La réforme Roberge n’égale pas plus de services professionnels

2019/11/18 | Par Jacques Landry

L’auteur est président de la Fédération des professionnelles et professionnels de l’éducation du Québec, FPPE-CSQ

Cent soixante professionnelles et professionnels de plus dans les écoles avec l’argent économisé par l’abolition des commissaires scolaires : c’est ainsi que le ministre Roberge vend sa réforme du réseau scolaire. Comme beaucoup d’éléments contenus dans le fameux projet de loi no 40, ce n’est que de la poudre aux yeux, une goutte d’eau dans l’océan.

En cette Semaine des professionnelles et professionnels de l’éducation, je demande plutôt au ministre de reconnaître à sa juste valeur la contribution à la réussite éducative de ces 10 000 hommes et femmes, ces orthophonistes, psychoéducatrices, psychologues, orthopédagogues, animateurs, conseillères d’orientation, conseillers pédagogiques, architectes, ingénieurs, bibliothécaires et autres qui contribuent chaque jour, par leur expertise unique, à changer le monde un élève à la fois.

Il ne faut pas se leurrer : rien dans la réforme que propose le ministre Roberge ne vient améliorer l’accès des élèves aux services professionnels. C’est dans le prochain budget que nous verrons si le ministre passera de la parole aux actes en augmentant et en protégeant le financement de ces services.
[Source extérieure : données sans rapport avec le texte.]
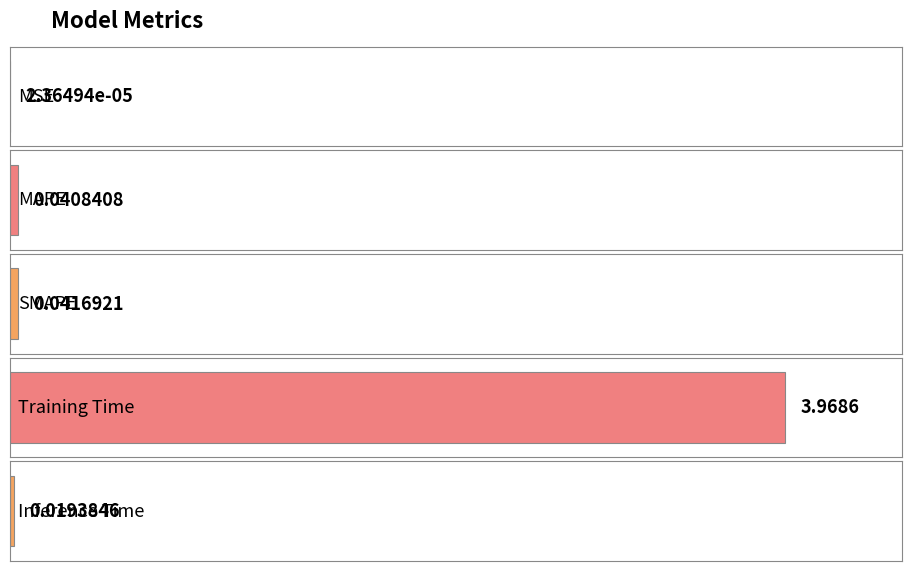

Reading left to right, list all the values displayed in this chart.

0.0	0.0	0.0	4.0	0.0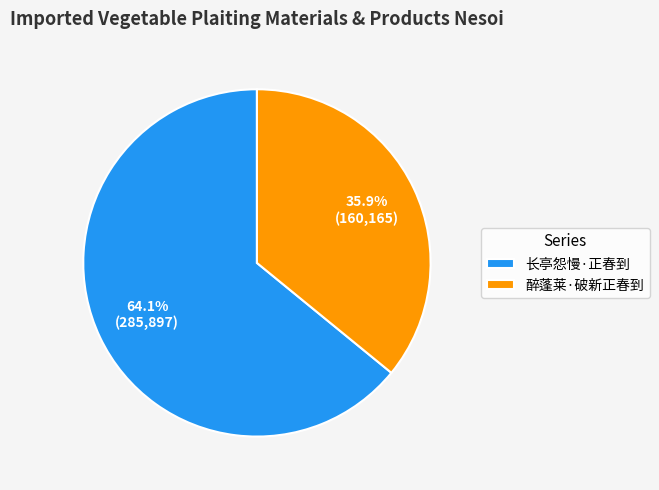

Which category has the biggest portion of the pie?

长亭怨慢·正春到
Que le ministre Roberge l’avoue : le salaire des commissaires scolaires ne sera pas transformé miraculeusement en ajout de ressources professionnelles. Au contraire, par le biais de règles budgétaires de plus en plus décentralisées, le ministère accorde désormais aux écoles le pouvoir de choisir le type de ressources – professionnelles, enseignantes ou de soutien – qu’elles préfèrent.

Si des écoles applaudissent ce changement, nous y voyons plutôt une menace à la répartition équitable des ressources. Globalement, il y a plus de professionnelles et professionnels, mais leurs services sont saupoudrés un peu partout, sans vision et sans organisation cohérentes. Résultat? Le nombre de psychologues par élève stagne et le niveau de services universels, dont l’orientation scolaire et les services d’animation, tend même à baisser.

Il faut aussi dire qu’avec les miettes qu’elles reçoivent, plusieurs écoles décident aujourd’hui de sous-traiter au privé ces services essentiels aux élèves. Pendant ce temps, les élèves reçoivent des services incomplets et inadaptés à la réalité du milieu scolaire… sans interventions et suivis dans les milieux. Dans ce contexte, la poursuite du soutien offert ne sera pourvue qu’à grands frais pour les parents.

Il faut le reconnaître, le personnel professionnel ne se bouscule pas aux portes du réseau scolaire, une situation entre autres mise en lumière par les cadres scolaires et les directions d’établissement. « Il y a rareté, sinon pénurie de personnel. Chez les enseignants, ça reste très préoccupant, mais pour les professionnels, c’est pire », selon Nicolas Prévost, président de la Fédération québécoise des directions d’établissement (FQDE) (Le Devoir, 18/10/19), qui souligne aussi « l’exode » du personnel professionnel vers d’autres secteurs publics et privés.

Souhaitons que le renouvellement de la convention collective permette d’améliorer les conditions de travail et salariales de ce personnel pour les attirer auprès des élèves qui en ont grand besoin; les enseignants, les directions, les cadres, les experts s’entendent pour le dire. Nous proposons des solutions durables pour favoriser l’attraction et la rétention des professionnelles et professionnels et nous sommes prêts à les faire entendre.

À ce chapitre, il est temps de mettre en place un véritable seuil de services dans le réseau scolaire. Le niveau de ressources professionnelles doit être déterminé par les besoins des élèves et du réseau scolaire. Le personnel professionnel doit cesser d’être la marge de manœuvre budgétaire.

C’est bien davantage que l’ajout de 160 ressources professionnelles qu’il faudra consentir pour réellement faire une différence pour les élèves. Nous estimons que 2 000 ressources doivent être ajoutées pour atteindre un seuil minimal fonctionnel de 5 ressources professionnelles par 1 000 élèves, et ce, uniquement pour les services directs aux élèves. Il en faudra encore davantage pour tenir compte des facteurs de vulnérabilité de certaines écoles et des réalités régionales particulières.

La CAQ a la réputation de tenir ses promesses électorales. Je l’invite à respecter celle qui concerne un seuil de services professionnels décent pour les élèves et les parents du Québec. Ils le méritent bien.